The keto diet is more restrictive; it limits vegetables to non-starchy items that are lower in carbohydrates. A general rule: If it grows above the ground, it’s probably allowed on the keto diet. This includes asparagus, avocado, broccoli, cabbage, cauliflower, celery, cucumber, eggplant, green beans, lettuces, leafy greens, tomatoes, some bell peppers and zucchini. Keto advocates suggest avoiding fruit, except a limited intake of berries, and limiting vegetables that grow underground.

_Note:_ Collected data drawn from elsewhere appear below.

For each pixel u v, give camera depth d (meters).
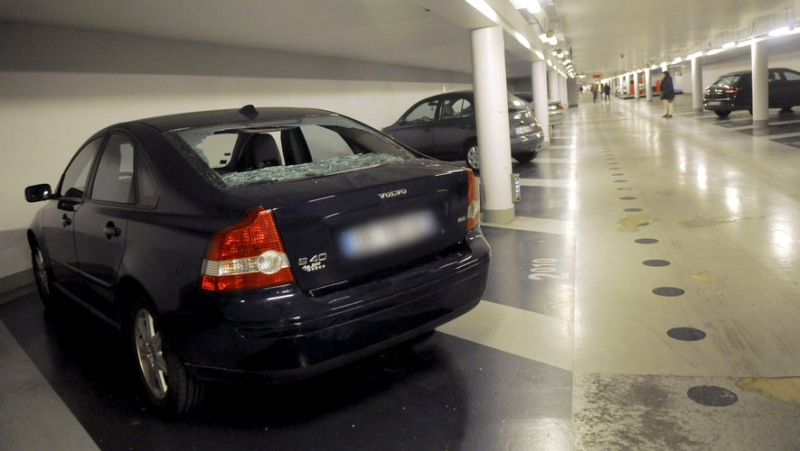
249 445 3.12
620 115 29.69
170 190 3.37
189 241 3.06
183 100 9.31
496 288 5.21
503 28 8.48
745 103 20.91
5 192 6.63
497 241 6.79
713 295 4.62
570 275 5.40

Beets, carrots, potatoes, sweet potatoes and some above-ground starchy vegetables, such as winter squash and acorn squash, are allowed in moderation.
For more information, consult a registered dietitian who specializes in these diets.
Contributing chef Sueson Vess is a food coach, cooking instructor and author of Special Eats, a gluten-free, dairy-free cookbook.Yields 1 flatbread
- 1 cup cooked, mashed, cooled acorn squash or white sweet potatoes
- 1/2 - 1 cup cassava flour
- 2 tablespoons extra-virgin olive oil or lemon olive oil, more to brush on top
- 1/2 teaspoon sea salt, more to taste
- Fresh or dried herbs (such as rosemary, oregano, dill or herbs de Provence), optional
- Lemon zest, optional
1Preheat oven to 375°F. Place a pizza stone or a baking sheet in the oven to preheat.
2In a food processor bowl, combine mashed squash with 1/2 cup cassava flour, olive oil and salt. Puree until mixture forms a ball. If mixture is too wet to form a ball, add more cassava flour, a little at a time. (Wetter squash like acorn squash requires more flour to form a ball. White sweet potatoes are drier and require less flour.)
3Transfer dough onto a large sheet of parchment paper. Top with a second sheet of parchment. Roll dough with a rolling pin or pat it with your hand into a 12-inch circle, about 1/8 inch thick. Remove top parchment. Drizzle dough with more olive oil (regular or lemon). Sprinkle with additional salt, if desired, herbs of choice and lemon zest, if using.
4Transfer dough on parchment to preheated pizza stone or baking sheet and bake in preheated oven 16 to 18 minutes or until edges are slightly browned.
5Remove from oven. Cut flatbread into wedges with a pizza cutter and serve.